Sunday, 4 September 2016

The best of all possible worlds

Here’s the difficult disconnect we’re in with the stock markets today: nowhere is safe, but the U.S. is the safest place to be.

And the biggest irony of this situation is that big cap stocks are overvalued and have been in an earnings downtrend — if you don’t count stock buybacks — for many quarters now.

This is why all the talking heads talk about the pessimism most investors have with stocks. They see the companies are not doing well — net sales in stocks has outpaced net sales since April and hedge funds have seen selling the past month that hasn’t been seen since early 2009 — and the economy is stagnant at best.

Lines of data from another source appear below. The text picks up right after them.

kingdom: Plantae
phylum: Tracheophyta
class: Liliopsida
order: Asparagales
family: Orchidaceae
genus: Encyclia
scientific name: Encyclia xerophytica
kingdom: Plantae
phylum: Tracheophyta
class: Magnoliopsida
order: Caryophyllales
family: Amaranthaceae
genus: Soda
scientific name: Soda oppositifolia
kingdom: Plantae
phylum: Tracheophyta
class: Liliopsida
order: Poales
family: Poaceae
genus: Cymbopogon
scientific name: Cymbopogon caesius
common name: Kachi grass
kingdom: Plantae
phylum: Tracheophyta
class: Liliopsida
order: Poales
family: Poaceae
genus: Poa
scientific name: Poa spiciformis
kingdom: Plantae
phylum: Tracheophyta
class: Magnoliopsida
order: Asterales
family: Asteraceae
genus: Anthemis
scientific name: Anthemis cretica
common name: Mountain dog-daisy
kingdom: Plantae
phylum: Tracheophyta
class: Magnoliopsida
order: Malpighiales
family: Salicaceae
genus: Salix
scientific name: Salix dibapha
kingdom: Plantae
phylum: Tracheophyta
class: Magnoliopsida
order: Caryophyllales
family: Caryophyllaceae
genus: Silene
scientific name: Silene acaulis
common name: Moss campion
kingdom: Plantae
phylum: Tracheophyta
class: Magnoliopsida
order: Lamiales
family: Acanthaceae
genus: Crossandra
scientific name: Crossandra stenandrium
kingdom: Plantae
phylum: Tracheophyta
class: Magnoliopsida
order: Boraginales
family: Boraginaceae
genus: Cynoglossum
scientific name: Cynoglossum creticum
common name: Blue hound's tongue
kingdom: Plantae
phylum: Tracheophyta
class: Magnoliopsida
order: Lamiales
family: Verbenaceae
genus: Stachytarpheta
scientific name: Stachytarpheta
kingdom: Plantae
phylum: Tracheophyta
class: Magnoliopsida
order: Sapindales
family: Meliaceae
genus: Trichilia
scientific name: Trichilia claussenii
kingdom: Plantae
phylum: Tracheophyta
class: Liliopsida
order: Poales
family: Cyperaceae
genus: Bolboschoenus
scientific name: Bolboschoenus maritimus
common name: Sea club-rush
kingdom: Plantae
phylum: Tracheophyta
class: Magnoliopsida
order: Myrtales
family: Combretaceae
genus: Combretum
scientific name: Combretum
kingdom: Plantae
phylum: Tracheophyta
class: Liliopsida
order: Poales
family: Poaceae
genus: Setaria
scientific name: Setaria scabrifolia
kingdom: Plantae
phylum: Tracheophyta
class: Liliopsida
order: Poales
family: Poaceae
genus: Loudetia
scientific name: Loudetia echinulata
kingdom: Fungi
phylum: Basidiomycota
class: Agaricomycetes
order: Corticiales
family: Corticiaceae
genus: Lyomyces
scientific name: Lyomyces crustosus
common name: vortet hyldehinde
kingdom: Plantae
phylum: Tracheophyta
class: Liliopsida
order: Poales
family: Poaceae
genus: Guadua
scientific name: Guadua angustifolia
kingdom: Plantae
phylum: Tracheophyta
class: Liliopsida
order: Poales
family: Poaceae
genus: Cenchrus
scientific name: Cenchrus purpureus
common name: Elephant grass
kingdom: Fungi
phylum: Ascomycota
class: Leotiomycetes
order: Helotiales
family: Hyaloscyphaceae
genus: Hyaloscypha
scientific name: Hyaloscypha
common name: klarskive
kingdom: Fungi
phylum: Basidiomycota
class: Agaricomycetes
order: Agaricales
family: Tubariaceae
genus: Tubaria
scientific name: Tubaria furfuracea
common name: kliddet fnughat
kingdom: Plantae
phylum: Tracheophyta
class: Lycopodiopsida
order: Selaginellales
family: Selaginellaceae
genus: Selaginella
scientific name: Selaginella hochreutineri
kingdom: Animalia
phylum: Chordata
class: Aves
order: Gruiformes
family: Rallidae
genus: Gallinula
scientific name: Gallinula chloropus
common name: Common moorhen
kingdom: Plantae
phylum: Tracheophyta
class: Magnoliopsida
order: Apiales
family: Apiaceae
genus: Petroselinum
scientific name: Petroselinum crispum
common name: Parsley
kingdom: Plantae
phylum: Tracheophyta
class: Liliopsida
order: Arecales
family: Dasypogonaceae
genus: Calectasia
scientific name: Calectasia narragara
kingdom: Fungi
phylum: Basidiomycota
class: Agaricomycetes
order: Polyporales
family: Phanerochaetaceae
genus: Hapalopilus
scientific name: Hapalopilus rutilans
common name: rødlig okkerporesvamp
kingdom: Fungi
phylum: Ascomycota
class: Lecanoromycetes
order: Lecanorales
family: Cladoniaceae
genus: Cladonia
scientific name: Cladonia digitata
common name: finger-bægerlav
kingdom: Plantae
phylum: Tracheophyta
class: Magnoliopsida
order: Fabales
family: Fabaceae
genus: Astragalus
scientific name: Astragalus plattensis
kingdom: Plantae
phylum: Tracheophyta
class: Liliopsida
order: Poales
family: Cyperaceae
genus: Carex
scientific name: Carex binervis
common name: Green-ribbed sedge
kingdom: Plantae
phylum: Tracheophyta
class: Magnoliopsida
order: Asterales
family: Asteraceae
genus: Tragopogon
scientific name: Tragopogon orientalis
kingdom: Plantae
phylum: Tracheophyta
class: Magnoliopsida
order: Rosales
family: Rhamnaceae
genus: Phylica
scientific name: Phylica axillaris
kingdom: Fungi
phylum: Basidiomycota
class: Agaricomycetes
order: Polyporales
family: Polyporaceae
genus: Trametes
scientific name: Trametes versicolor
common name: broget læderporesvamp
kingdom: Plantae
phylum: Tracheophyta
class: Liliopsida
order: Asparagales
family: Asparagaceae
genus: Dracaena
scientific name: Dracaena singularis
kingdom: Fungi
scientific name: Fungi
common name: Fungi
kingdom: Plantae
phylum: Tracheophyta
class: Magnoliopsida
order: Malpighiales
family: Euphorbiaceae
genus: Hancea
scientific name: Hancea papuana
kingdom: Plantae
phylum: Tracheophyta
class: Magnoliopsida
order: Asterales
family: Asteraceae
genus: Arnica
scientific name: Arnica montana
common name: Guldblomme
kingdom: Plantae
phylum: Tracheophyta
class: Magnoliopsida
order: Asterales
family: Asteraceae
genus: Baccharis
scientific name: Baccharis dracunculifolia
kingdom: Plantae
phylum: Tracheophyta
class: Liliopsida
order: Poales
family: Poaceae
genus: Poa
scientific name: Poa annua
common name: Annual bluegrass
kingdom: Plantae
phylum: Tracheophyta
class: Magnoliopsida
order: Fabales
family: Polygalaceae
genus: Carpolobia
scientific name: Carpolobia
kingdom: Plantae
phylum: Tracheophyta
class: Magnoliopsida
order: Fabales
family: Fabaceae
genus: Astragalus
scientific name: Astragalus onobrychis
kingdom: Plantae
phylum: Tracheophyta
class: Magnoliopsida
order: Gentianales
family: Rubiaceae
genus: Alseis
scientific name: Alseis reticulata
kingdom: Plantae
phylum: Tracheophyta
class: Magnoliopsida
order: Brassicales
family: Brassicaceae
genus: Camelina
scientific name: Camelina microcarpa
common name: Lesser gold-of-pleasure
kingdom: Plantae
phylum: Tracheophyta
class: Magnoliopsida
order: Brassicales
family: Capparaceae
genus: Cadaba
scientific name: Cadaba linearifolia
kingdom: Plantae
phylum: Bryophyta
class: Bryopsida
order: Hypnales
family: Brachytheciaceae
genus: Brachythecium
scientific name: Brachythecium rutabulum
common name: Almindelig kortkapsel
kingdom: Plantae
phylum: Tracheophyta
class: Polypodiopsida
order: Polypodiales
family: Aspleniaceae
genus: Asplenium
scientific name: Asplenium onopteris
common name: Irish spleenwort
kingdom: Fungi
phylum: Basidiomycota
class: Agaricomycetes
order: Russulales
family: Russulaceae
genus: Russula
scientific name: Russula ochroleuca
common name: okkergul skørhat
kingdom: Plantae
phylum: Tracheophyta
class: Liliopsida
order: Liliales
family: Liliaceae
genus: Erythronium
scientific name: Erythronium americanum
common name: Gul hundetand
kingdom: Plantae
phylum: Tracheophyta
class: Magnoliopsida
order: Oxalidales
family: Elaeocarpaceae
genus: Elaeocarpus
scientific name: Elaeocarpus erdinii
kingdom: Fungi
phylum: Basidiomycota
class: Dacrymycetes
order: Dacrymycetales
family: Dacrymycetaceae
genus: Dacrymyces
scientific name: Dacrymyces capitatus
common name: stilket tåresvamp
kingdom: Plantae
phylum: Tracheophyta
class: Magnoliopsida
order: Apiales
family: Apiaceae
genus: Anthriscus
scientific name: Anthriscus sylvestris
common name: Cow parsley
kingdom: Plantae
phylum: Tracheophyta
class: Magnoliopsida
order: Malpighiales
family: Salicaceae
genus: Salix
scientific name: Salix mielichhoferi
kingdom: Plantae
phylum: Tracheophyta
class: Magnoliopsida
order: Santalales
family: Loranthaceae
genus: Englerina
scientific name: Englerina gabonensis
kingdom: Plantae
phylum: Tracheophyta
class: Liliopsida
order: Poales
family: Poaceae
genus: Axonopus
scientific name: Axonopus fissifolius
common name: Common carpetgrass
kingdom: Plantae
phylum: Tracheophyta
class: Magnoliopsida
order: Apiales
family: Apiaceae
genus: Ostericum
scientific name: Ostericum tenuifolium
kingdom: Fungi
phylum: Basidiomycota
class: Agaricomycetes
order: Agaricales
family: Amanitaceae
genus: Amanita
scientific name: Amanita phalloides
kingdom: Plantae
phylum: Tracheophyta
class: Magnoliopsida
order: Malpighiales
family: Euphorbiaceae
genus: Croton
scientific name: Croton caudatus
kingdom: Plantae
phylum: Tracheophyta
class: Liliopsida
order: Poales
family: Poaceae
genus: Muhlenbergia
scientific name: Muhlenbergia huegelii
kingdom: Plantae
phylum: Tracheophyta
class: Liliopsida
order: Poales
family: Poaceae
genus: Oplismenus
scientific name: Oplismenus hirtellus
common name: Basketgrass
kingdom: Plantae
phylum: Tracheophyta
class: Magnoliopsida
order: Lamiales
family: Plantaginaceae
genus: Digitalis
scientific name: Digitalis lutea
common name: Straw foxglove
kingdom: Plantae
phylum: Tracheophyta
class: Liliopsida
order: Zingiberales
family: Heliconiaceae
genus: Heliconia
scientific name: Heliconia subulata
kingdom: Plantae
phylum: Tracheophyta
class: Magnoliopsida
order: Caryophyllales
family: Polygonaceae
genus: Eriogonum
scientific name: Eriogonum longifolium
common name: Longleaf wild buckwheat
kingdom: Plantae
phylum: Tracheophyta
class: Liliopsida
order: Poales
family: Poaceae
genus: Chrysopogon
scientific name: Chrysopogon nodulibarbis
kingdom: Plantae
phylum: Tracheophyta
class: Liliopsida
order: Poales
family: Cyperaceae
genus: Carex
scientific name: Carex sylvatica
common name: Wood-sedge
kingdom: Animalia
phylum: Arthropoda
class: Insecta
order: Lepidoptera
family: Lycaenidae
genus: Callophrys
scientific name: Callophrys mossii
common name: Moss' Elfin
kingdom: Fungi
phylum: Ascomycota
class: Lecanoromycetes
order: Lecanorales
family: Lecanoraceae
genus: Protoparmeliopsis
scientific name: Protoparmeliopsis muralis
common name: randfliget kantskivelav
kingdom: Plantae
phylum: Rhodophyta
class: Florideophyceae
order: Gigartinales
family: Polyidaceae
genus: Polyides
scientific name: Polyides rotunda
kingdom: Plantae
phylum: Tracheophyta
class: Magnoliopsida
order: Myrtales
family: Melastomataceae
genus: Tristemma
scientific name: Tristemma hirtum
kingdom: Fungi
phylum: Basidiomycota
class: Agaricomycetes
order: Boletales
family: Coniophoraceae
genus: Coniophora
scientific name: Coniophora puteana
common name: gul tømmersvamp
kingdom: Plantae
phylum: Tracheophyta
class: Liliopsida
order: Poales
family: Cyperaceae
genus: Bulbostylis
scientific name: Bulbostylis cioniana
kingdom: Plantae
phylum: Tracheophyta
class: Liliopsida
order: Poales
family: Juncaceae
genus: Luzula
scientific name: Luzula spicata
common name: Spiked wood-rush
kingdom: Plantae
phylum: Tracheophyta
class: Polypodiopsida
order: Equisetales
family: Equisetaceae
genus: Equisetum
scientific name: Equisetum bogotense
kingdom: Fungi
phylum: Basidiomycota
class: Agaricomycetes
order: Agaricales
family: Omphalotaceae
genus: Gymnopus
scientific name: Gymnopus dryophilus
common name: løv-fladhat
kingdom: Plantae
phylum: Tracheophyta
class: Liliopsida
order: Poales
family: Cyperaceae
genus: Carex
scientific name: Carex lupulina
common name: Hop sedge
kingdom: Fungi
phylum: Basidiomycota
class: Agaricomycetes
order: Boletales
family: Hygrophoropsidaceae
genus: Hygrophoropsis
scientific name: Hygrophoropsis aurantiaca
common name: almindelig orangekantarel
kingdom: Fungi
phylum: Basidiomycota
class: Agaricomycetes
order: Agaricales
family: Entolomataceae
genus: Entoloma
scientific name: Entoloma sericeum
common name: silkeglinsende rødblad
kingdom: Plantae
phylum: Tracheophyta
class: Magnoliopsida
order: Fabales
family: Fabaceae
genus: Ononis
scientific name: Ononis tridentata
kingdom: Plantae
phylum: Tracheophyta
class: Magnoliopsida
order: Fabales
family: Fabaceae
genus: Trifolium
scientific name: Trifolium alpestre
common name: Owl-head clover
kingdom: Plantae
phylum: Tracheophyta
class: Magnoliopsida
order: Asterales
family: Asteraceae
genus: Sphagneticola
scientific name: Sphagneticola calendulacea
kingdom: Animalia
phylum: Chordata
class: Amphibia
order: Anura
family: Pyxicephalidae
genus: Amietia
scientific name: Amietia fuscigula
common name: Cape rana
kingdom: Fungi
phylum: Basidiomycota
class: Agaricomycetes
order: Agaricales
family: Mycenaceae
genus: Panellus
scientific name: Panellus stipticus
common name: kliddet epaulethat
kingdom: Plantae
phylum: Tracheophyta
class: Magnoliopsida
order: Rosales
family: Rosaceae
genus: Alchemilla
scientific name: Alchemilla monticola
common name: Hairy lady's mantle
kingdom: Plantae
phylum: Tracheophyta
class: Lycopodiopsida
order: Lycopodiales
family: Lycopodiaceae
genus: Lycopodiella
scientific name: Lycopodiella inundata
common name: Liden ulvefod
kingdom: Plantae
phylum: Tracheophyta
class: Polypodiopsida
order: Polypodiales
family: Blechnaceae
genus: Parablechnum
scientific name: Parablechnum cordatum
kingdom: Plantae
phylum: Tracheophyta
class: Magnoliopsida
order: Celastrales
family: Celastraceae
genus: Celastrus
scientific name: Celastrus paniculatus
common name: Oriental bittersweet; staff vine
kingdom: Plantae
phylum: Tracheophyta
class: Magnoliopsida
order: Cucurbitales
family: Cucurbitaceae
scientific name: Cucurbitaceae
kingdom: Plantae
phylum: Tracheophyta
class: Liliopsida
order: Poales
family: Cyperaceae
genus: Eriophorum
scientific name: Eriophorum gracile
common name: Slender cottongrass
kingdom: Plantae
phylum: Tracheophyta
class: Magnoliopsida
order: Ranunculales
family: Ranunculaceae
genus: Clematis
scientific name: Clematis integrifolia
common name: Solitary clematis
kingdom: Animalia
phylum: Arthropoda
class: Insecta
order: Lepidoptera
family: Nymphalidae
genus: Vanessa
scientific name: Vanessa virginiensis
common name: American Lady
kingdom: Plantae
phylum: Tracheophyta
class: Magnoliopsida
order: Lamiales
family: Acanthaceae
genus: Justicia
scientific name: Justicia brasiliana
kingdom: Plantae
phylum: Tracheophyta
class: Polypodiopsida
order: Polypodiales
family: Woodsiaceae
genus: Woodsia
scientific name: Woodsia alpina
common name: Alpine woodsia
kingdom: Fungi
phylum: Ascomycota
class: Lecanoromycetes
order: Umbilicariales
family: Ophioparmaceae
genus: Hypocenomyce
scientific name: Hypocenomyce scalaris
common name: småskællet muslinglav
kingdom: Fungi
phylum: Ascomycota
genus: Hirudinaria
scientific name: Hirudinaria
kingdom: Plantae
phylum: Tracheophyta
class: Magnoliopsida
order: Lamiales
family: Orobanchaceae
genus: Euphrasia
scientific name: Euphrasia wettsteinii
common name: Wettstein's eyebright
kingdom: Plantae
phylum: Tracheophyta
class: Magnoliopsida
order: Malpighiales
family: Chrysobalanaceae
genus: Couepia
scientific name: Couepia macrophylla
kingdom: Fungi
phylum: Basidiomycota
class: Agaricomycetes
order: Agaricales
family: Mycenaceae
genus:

The U.S. economy has grown an average 1.2 percent annually since the Great Recession, the worst performance since WWII. Worker productivity continues to decline, even in the Technology Age. Unemployment is low, but there are a record number of Americans that have simply opted out of looking for work in traditional ways. Consumer debt is rising, yet retail stores are seeing diminishing sales. That means people are borrowing just to keep going.

But this is, like it or not, the best of all possible worlds.

This may seem absurd, but this middling economy is the strongest of the developed nations.

That makes the U.S. market the go-to market for foreign capital and the dollar the strongest currency.

But it is difficult to hold that idea — stagnant growth, overvalued stocks and a strong currency and stock market safety net — simultaneously.

So you should either join ’em or go around ’em.

By joining, I mean buy stocks that will rise when there’s a flight to safety. I like to call them century stocks. These are companies that have been around for 100 years or more. They have seen it all. They also understand the value of a long-term plan as opposed to posting impressive quarterly results.

Century stock companies know how to make money in good markets and bad. They have seen pretty much everything before, and they can see the decisions the company took when it happened.

For example, Clorox, which owns of number of various marketing leading home product brands, only sold bleach for the first 50 years it was in business. If you can make bleach profitable enough to sustain market share and grow your business, you are doing something right.

That’s another point. Most of the century stocks are companies that actually make things. They’re not financial manipulators that make money out of thin air and derivatives. They provide necessary and important products to their markets.

The other alternative is to go around the markets and simply avoid the whole mess.

In that case, you want to park your money in hard assets like gold and silver. You can either buy metal-based exchange traded funds (ETFs), or you can buy the bullion. You can also buy gold and silver non-collectible coins.

You see, coins that are deemed collectibles carry a higher premium to the price of the metal since they supposedly have a great value. But that premium will rise and fall. Non-collectible coins don’t carry the premium, so they more closely track the metal.

Either way you want to play it, it’s going to be a bumpy ride, so strap yourself in tight.